**WHAT IS REQUIRED:** The expected response is a copy of every line in the entries below that includes the word "getting".

**RECORDS FOR PROCESSING:**

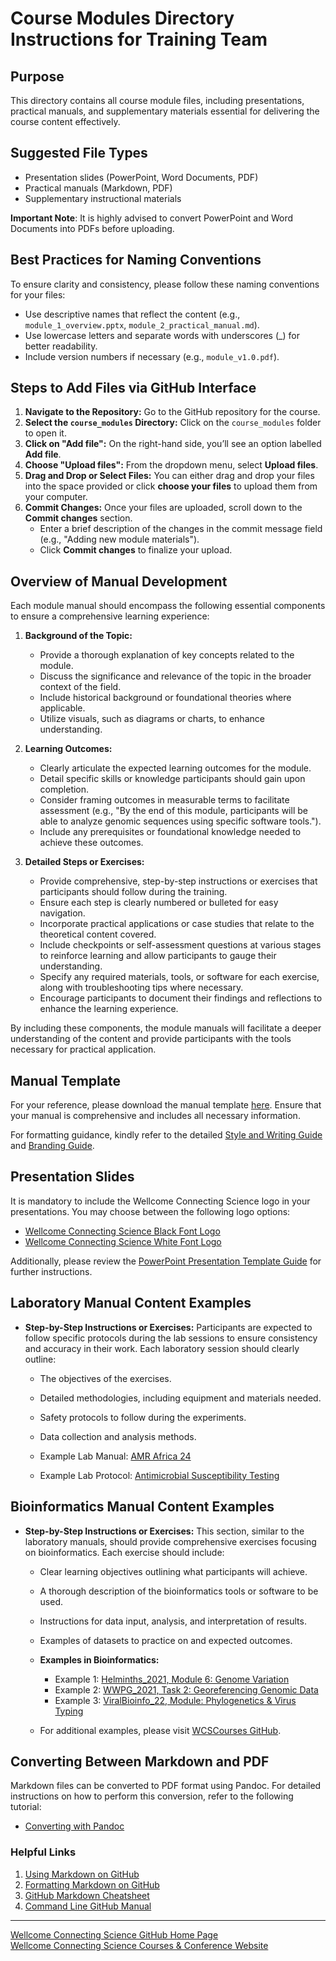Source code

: # Course Modules Directory Instructions for Training Team

## Purpose
This directory contains all course module files, including presentations, practical manuals, and supplementary materials essential for delivering the course content effectively.

## Suggested File Types
- Presentation slides (PowerPoint, Word Documents, PDF)
- Practical manuals (Markdown, PDF)
- Supplementary instructional materials </br>

**Important Note**: It is highly advised to convert PowerPoint and Word Documents into PDFs before uploading. 

## Best Practices for Naming Conventions
To ensure clarity and consistency, please follow these naming conventions for your files:
- Use descriptive names that reflect the content (e.g., `module_1_overview.pptx`, `module_2_practical_manual.md`).
- Use lowercase letters and separate words with underscores (_) for better readability.
- Include version numbers if necessary (e.g., `module_v1.0.pdf`).

## Steps to Add Files via GitHub Interface
1. **Navigate to the Repository:** Go to the GitHub repository for the course.
2. **Select the `course_modules` Directory:** Click on the `course_modules` folder to open it.
3. **Click on "Add file":** On the right-hand side, you’ll see an option labelled **Add file**.
4. **Choose "Upload files":** From the dropdown menu, select **Upload files**.
5. **Drag and Drop or Select Files:** You can either drag and drop your files into the space provided or click **choose your files** to upload them from your computer.
6. **Commit Changes:** Once your files are uploaded, scroll down to the **Commit changes** section. 
   - Enter a brief description of the changes in the commit message field (e.g., "Adding new module materials").
   - Click **Commit changes** to finalize your upload.

## Overview of Manual Development
Each module manual should encompass the following essential components to ensure a comprehensive learning experience:

1. **Background of the Topic:** 
   - Provide a thorough explanation of key concepts related to the module.
   - Discuss the significance and relevance of the topic in the broader context of the field.
   - Include historical background or foundational theories where applicable.
   - Utilize visuals, such as diagrams or charts, to enhance understanding.

2. **Learning Outcomes:**
   - Clearly articulate the expected learning outcomes for the module.
   - Detail specific skills or knowledge participants should gain upon completion.
   - Consider framing outcomes in measurable terms to facilitate assessment (e.g., "By the end of this module, participants will be able to analyze genomic sequences using specific software tools.").
   - Include any prerequisites or foundational knowledge needed to achieve these outcomes.

3. **Detailed Steps or Exercises:**
   - Provide comprehensive, step-by-step instructions or exercises that participants should follow during the training.
   - Ensure each step is clearly numbered or bulleted for easy navigation.
   - Incorporate practical applications or case studies that relate to the theoretical content covered.
   - Include checkpoints or self-assessment questions at various stages to reinforce learning and allow participants to gauge their understanding.
   - Specify any required materials, tools, or software for each exercise, along with troubleshooting tips where necessary.
   - Encourage participants to document their findings and reflections to enhance the learning experience.

By including these components, the module manuals will facilitate a deeper understanding of the content and provide participants with the tools necessary for practical application.

## Manual Template

For your reference, please download the manual template [here](https://docs.google.com/document/d/1k41dVLRCnSNs5eA0Vf7lslfAlEJWJNUW/edit?usp=sharing&ouid=104730864282583984566&rtpof=true&sd=true). Ensure that your manual is comprehensive and includes all necessary information.

For formatting guidance, kindly refer to the detailed [Style and Writing Guide](https://drive.google.com/file/d/1siD1TKXp1tqkJl-WIt27Zzl8lj-jgtEy/view?usp=sharing) and [Branding Guide](https://drive.google.com/file/d/1cNqrzYZPhD7Z_IVLDhf9XolTFqNPLc48/view?usp=sharing).

## Presentation Slides

It is mandatory to include the Wellcome Connecting Science logo in your presentations. You may choose between the following logo options:

- [Wellcome Connecting Science Black Font Logo](https://drive.google.com/file/d/1MEBaLjZTkzt3S2IBbIhEGEJxIhdiARjP/view?usp=sharing)
- [Wellcome Connecting Science White Font Logo](https://drive.google.com/file/d/1A-HIS0fHFIylwYz_k71xiVWlrWzawf_Z/view?usp=sharing)

Additionally, please review the [PowerPoint Presentation Template Guide](https://docs.google.com/presentation/d/15DPvtwYD-H7YiuNXXLPOa2leQ4ot_TYO/edit?usp=sharing&ouid=104730864282583984566&rtpof=true&sd=true) for further instructions.

## Laboratory Manual Content Examples
- **Step-by-Step Instructions or Exercises:** Participants are expected to follow specific protocols during the lab sessions to ensure consistency and accuracy in their work. Each laboratory session should clearly outline:
  - The objectives of the exercises.
  - Detailed methodologies, including equipment and materials needed.
  - Safety protocols to follow during the experiments.
  - Data collection and analysis methods.
  
  - Example Lab Manual: [AMR Africa 24](https://drive.google.com/file/d/11ZoiNcW36ZJ80YtqK269XRh3K4a577vS/view?usp=sharing)
  - Example Lab Protocol: [Antimicrobial Susceptibility Testing](https://docs.google.com/document/d/1L6DxB2fvhtSmSnBN3dAKXfOG9jdG2kLQ/edit?usp=share_link&ouid=113316994580307529891&rtpof=true&sd=true)

## Bioinformatics Manual Content Examples
- **Step-by-Step Instructions or Exercises:** This section, similar to the laboratory manuals, should provide comprehensive exercises focusing on bioinformatics. Each exercise should include:
  - Clear learning objectives outlining what participants will achieve.
  - A thorough description of the bioinformatics tools or software to be used.
  - Instructions for data input, analysis, and interpretation of results.
  - Examples of datasets to practice on and expected outcomes.
  
  - **Examples in Bioinformatics:** 
    - Example 1: [Helminths_2021, Module 6: Genome Variation](https://github.com/WCSCourses/Helminths_2021/blob/main/manuals/module_6_genome_variation/module_6_genome_variation.md)
    - Example 2: [WWPG_2021, Task 2: Georeferencing Genomic Data](https://github.com/WCSCourses/WWPG_2021/blob/main/manuals/exercise_bacterial/Task2_georeferencing.pdf)
    - Example 3: [ViralBioinfo_22, Module: Phylogenetics & Virus Typing](https://github.com/WCSCourses/ViralBioinfLAC2022/blob/main/Modules/Phylogeny_&_Virus_Typing_HandsOnEx.md)
  
  - For additional examples, please visit [WCSCourses GitHub](https://github.com/WCSCourses).

## Converting Between Markdown and PDF
Markdown files can be converted to PDF format using Pandoc. For detailed instructions on how to perform this conversion, refer to the following tutorial:
- [Converting with Pandoc](https://github.com/WCSCourses/format_convert)

### Helpful Links
1. [Using Markdown on GitHub](https://docs.github.com/en/get-started/writing-on-github/getting-started-with-writing-and-formatting-on-github)
2. [Formatting Markdown on GitHub](https://docs.github.com/en/github/writing-on-github/getting-started-with-writing-and-formatting-on-github/basic-writing-and-formatting-syntax)
3. [GitHub Markdown Cheatsheet](https://github.github.io/gfm/)
4. [Command Line GitHub Manual](https://cli.github.com/manual/)

---

[Wellcome Connecting Science GitHub Home Page](https://github.com/WCSCourses) </br>
[Wellcome Connecting Science Courses & Conference Website](https://coursesandconferences.wellcomeconnectingscience.org/our-events/)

**EXERCISE RESPONSE:**
1. [Using Markdown on GitHub](https://docs.github.com/en/get-started/writing-on-github/getting-started-with-writing-and-formatting-on-github)
2. [Formatting Markdown on GitHub](https://docs.github.com/en/github/writing-on-github/getting-started-with-writing-and-formatting-on-github/basic-writing-and-formatting-syntax)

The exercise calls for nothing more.